Episode 4 starts with the Secret Backstory of Josy and Maya(tm), then underscores what a big deal this is by having the MC storm out and move in with Derek/Sage/Bella because he just can't handle the revelation. We spend the rest of Episode 4 watching the MC studiously avoid Maya (who had been his near constant companion) and stew in his sense of betrayal. Finally he agrees to talk to them and (after a very unsatisfying wrap-up I won't rehash here) decides to either keep them as friends or start a three-way relationship with both of them. Crisis resolved.
Enter Episode 5. Here we learn that MCs who chose to be friends are still viewed as lovers by the girls, and MCs who tried for something more will treat the two just like all the other girls he's dating. So glad we finally resolved this!

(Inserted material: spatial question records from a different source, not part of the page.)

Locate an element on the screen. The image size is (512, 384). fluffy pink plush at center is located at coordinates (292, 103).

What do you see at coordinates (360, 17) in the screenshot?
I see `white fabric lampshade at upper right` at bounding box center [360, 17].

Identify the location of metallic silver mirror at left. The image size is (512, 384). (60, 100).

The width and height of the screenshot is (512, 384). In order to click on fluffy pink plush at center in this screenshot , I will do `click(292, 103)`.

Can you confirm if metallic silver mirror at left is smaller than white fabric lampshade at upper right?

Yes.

It gets even more hilarious in some playthroughs where the only other woman the MC is dating is Jill, who will even admit to Bella the MC just isn't that into her. Yet somehow that same MC will choose to spend the night chatting with Bella and Jill rather than head home to his two half-naked girlfriends he wants to have a long talk with. Go figure.
None of this is to say the this isn't a good game, or even that Episode 5 is a bad episode. It's a great game and I enjoyed Episode 5. It just means the pacing of the story is off.
We shouldn't be at this point in the relationship with Maya and Josy if we are not also at a point in the story where the MC can't stop seeing other girls (or deliberately cheat on M&J and face the obvious consequences). It undermines the significance of their relationship to treat them with such disinterest, to say nothing of gutting the drama from the last episode.
So the problem isn't that we have too many choices. The problem is that the game is trying to give us a huge choice before it can acknowledge meaningful consequences to it. That's an acceptable flaw in an otherwise excellent game. My concern is that it is the sort of flaw that grow over time and become something much more harmful.